Что сделать:
1: Перечислите всё, присутствие чего в тексте «Луньюя» отрывок называет извечным.
2: Перепишите из отрывка без изменений фрагмент от слов «Перед нами возникает» до слов «долгую, углубленную жизнь.» включительно.

Отрывок для чтения:
Перед нами возникает образ человека, как бы разрастающегося в людях и поколениях. Этого человека мало понимать. С ним нужно жизнь прожить – долгую, углубленную жизнь.
Слова «Бесед…» могут быть обманчивы, здесь есть даже явные ошибки, но искренность тех, кто подхватил и записал их, не может нас обмануть. Эта искренность – искренность чувства прежде всего – заявляет о себе в самом факте извечного присутствия прерывности, паузы, недосказанности в тексте главного памятника конфуцианской литературы. Мозаичность как главный принцип композиции в «Луньюе» свидетельствует все о том же обостренном внимании к вещественной данности жизни, которая так убедительно заявляет о себе в мемориале Конфуция на его родине. И она же делает «Луньюй» памятником традиции. Ведь паузу, безмолвие нельзя сделать личным достоянием; они не принадлежат никому, но доступны всем. И бесконечно тянутся во времени. Отнюдь не случайно «Беседы…» – плод коллективного творчества, создававшийся многими десятилетиями. Здесь видится не только естественное желание Конфуциевых учеников как можно правдивее передать слова и поступки Учителя, но и потребность – быть может, вполне сознательная – сделать наследие Учителя Куна вестью сверхличной жизни, пробуждающей в каждом вкус к сотворчеству, допускающей беспредельное разрастание хранимого традицией смысла. Говоря музыкальным языком, в наследии Конфуция нет темы, а есть только вариации. Пауза же, творящая ритм, как раз и воспитывает наш духовный слух, открытость нашего сознания музыке бытия во всем ее неисчерпаемом разнообразии.

Исходный материал:
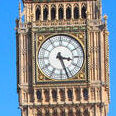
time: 3:26
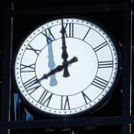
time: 7:58
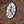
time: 12:24
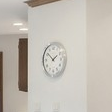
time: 1:51
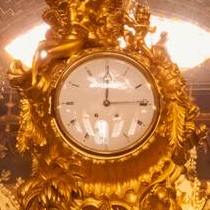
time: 12:14
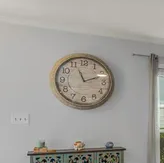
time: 11:11
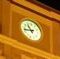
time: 10:42
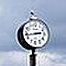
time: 2:42
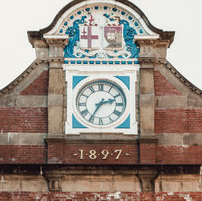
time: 2:35
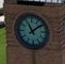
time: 11:08
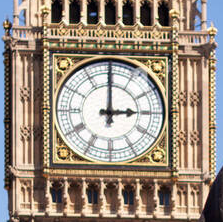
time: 3:00
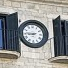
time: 8:45
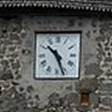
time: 10:26
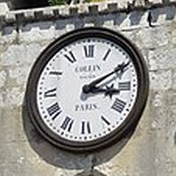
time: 3:10
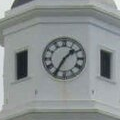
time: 1:35
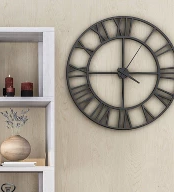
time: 5:59
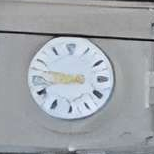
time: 8:47
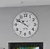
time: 10:49
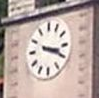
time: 3:19
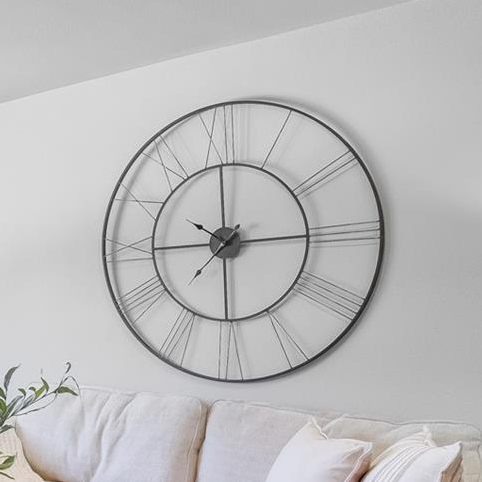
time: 9:00
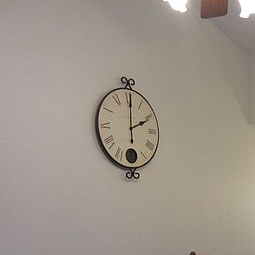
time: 2:00
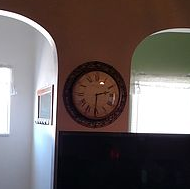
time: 2:30
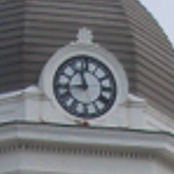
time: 11:43
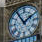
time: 1:54
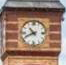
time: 10:41
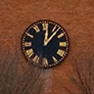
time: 12:06
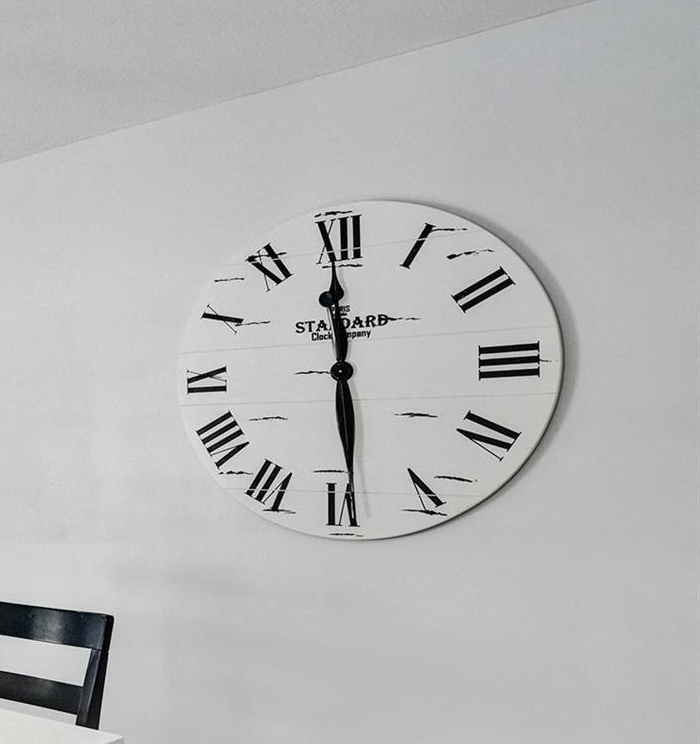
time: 5:59
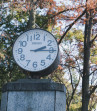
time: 2:15
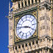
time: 3:46
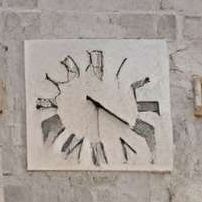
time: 4:20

Ответы:
1: прерывность, пауза, недосказанность

2:
Перед нами возникает образ человека, как бы разрастающегося в людях и поколениях. Этого человека мало понимать. С ним нужно жизнь прожить – долгую, углубленную жизнь.